Non. Jacques nous lance un appel à prendre une décision résolue et se mettre à croire en Dieu sans jamais plus regarder en arrière. Il nous appelle à tout mettre dans le même panier, le panier de Jésus; à lui confier toute notre vie, nos pensées, nos émotions, nos actions. La foi demande un cœur entier, parce que Dieu est un. Le plus grand commandement de toute la Bible pour l’homme est celui-ci :

Écoute, Israël! l'Éternel, notre Dieu, est le seul Éternel. Tu aimeras l'Éternel, ton Dieu, de tout ton coeur, de toute ton âme et de toute ta force.

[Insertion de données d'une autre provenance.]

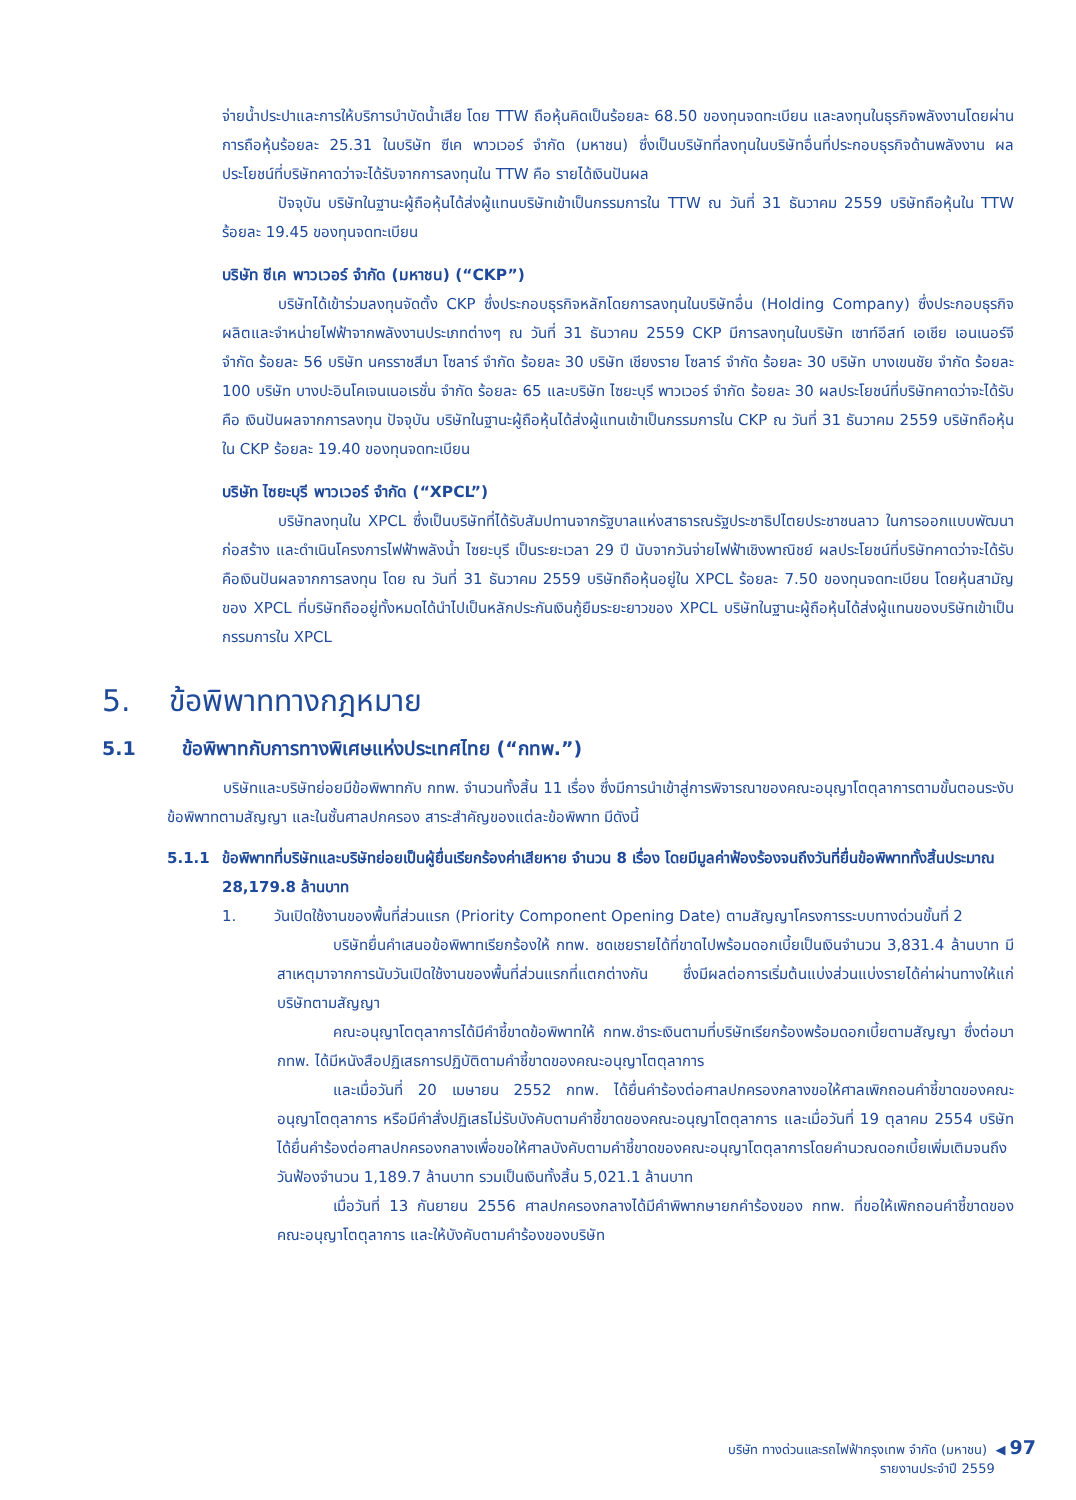จ่ายน้ำประปาและการให้บริการบำบัดน้ำเสีย โดย TTW ถือหุ้นคิดเป็นร้อยละ 68.50 ของทุนจดทะเบียน และลงทุนในธุรกิจพลังงานโดยผ่านการถือหุ้นร้อยละ 25.31 ในบริษัท ซีเค พาวเวอร์ จำกัด (มหาชน) ซึ่งเป็นบริษัทที่ลงทุนในบริษัทอื่นที่ประกอบธุรกิจด้านพลังงาน ผลประโยชน์ที่บริษัทคาดว่าจะได้รับจากการลงทุนใน TTW คือ รายได้เงินปันผล
ปัจจุบัน บริษัทในฐานะผู้ถือหุ้นได้ส่งผู้แทนบริษัทเข้าเป็นกรรมการใน TTW ณ วันที่ 31 ธันวาคม 2559 บริษัทถือหุ้นใน TTW ร้อยละ 19.45 ของทุนจดทะเบียน
บริษัท ซีเค พาวเวอร์ จำกัด (มหาชน) (“CKP”)
บริษัทได้เข้าร่วมลงทุนจัดตั้ง CKP ซึ่งประกอบธุรกิจหลักโดยการลงทุนในบริษัทอื่น (Holding Company) ซึ่งประกอบธุรกิจผลิตและจำหน่ายไฟฟ้าจากพลังงานประเภทต่างๆ ณ วันที่ 31 ธันวาคม 2559 CKP มีการลงทุนในบริษัท เซาท์อีสท์ เอเชีย เอนเนอร์จี จำกัด ร้อยละ 56 บริษัท นครราชสีมา โซลาร์ จำกัด ร้อยละ 30 บริษัท เชียงราย โซลาร์ จำกัด ร้อยละ 30 บริษัท บางเขนชัย จำกัด ร้อยละ 100 บริษัท บางปะอินโคเจนเนอเรชั่น จำกัด ร้อยละ 65 และบริษัท ไซยะบุรี พาวเวอร์ จำกัด ร้อยละ 30 ผลประโยชน์ที่บริษัทคาดว่าจะได้รับคือ เงินปันผลจากการลงทุน ปัจจุบัน บริษัทในฐานะผู้ถือหุ้นได้ส่งผู้แทนเข้าเป็นกรรมการใน CKP ณ วันที่ 31 ธันวาคม 2559 บริษัทถือหุ้นใน CKP ร้อยละ 19.40 ของทุนจดทะเบียน
บริษัท ไซยะบุรี พาวเวอร์ จำกัด (“XPCL”)
บริษัทลงทุนใน XPCL ซึ่งเป็นบริษัทที่ได้รับสัมปทานจากรัฐบาลแห่งสาธารณรัฐประชาธิปไตยประชาชนลาว ในการออกแบบพัฒนา ก่อสร้าง และดำเนินโครงการไฟฟ้าพลังน้ำ ไซยะบุรี เป็นระยะเวลา 29 ปี นับจากวันจ่ายไฟฟ้าเชิงพาณิชย์ ผลประโยชน์ที่บริษัทคาดว่าจะได้รับคือเงินปันผลจากการลงทุน โดย ณ วันที่ 31 ธันวาคม 2559 บริษัทถือหุ้นอยู่ใน XPCL ร้อยละ 7.50 ของทุนจดทะเบียน โดยหุ้นสามัญของ XPCL ที่บริษัทถืออยู่ทั้งหมดได้นำไปเป็นหลักประกันเงินกู้ยืมระยะยาวของ XPCL บริษัทในฐานะผู้ถือหุ้นได้ส่งผู้แทนของบริษัทเข้าเป็นกรรมการใน XPCL
5. ข้อพิพาททางกฎหมาย
5.1 ข้อพิพาทกับการทางพิเศษแห่งประเทศไทย (“กทพ.”)
บริษัทและบริษัทย่อยมีข้อพิพาทกับ กทพ. จำนวนทั้งสิ้น 11 เรื่อง ซึ่งมีการนำเข้าสู่การพิจารณาของคณะอนุญาโตตุลาการตามขั้นตอนระงับข้อพิพาทตามสัญญา และในชั้นศาลปกครอง สาระสำคัญของแต่ละข้อพิพาท มีดังนี้
5.1.1 ข้อพิพาทที่บริษัทและบริษัทย่อยเป็นผู้ยื่นเรียกร้องค่าเสียหาย จำนวน 8 เรื่อง โดยมีมูลค่าฟ้องร้องจนถึงวันที่ยื่นข้อพิพาททั้งสิ้นประมาณ 28,179.8 ล้านบาท
1. วันเปิดใช้งานของพื้นที่ส่วนแรก (Priority Component Opening Date) ตามสัญญาโครงการระบบทางด่วนขั้นที่ 2
บริษัทยื่นคำเสนอข้อพิพาทเรียกร้องให้ กทพ. ชดเชยรายได้ที่ขาดไปพร้อมดอกเบี้ยเป็นเงินจำนวน 3,831.4 ล้านบาท มีสาเหตุมาจากการนับวันเปิดใช้งานของพื้นที่ส่วนแรกที่แตกต่างกัน ซึ่งมีผลต่อการเริ่มต้นแบ่งส่วนแบ่งรายได้ค่าผ่านทางให้แก่บริษัทตามสัญญา
คณะอนุญาโตตุลาการได้มีคำชี้ขาดข้อพิพาทให้ กทพ.ชำระเงินตามที่บริษัทเรียกร้องพร้อมดอกเบี้ยตามสัญญา ซึ่งต่อมา กทพ. ได้มีหนังสือปฏิเสธการปฏิบัติตามคำชี้ขาดของคณะอนุญาโตตุลาการ
และเมื่อวันที่ 20 เมษายน 2552 กทพ. ได้ยื่นคำร้องต่อศาลปกครองกลางขอให้ศาลเพิกถอนคำชี้ขาดของคณะอนุญาโตตุลาการ หรือมีคำสั่งปฏิเสธไม่รับบังคับตามคำชี้ขาดของคณะอนุญาโตตุลาการ และเมื่อวันที่ 19 ตุลาคม 2554 บริษัทได้ยื่นคำร้องต่อศาลปกครองกลางเพื่อขอให้ศาลบังคับตามคำชี้ขาดของคณะอนุญาโตตุลาการโดยคำนวณดอกเบี้ยเพิ่มเติมจนถึงวันฟ้องจำนวน 1,189.7 ล้านบาท รวมเป็นเงินทั้งสิ้น 5,021.1 ล้านบาท
เมื่อวันที่ 13 กันยายน 2556 ศาลปกครองกลางได้มีคำพิพากษายกคำร้องของ กทพ. ที่ขอให้เพิกถอนคำชี้ขาดของคณะอนุญาโตตุลาการ และให้บังคับตามคำร้องของบริษัท
บริษัท ทางด่วนและรถไฟฟ้ากรุงเทพ จำกัด (มหาชน) ◀ 97
รายงานประจำปี 2559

Deut. 6.4-5

Nous nous devons d’être des chrétiens de tout notre cœur, de toute notre âme et de toute notre force, et ne pas chercher à servir Dieu sans offenser le diable! Si nous servons Dieu de tout cœur, nous allons évidemment offenser le diable de tout cœur pareillement. Servons et aimons Dieu de tout coeur, car ainsi, en Christ, nous avons le pouvoir d’écraser Satan sous nos pieds.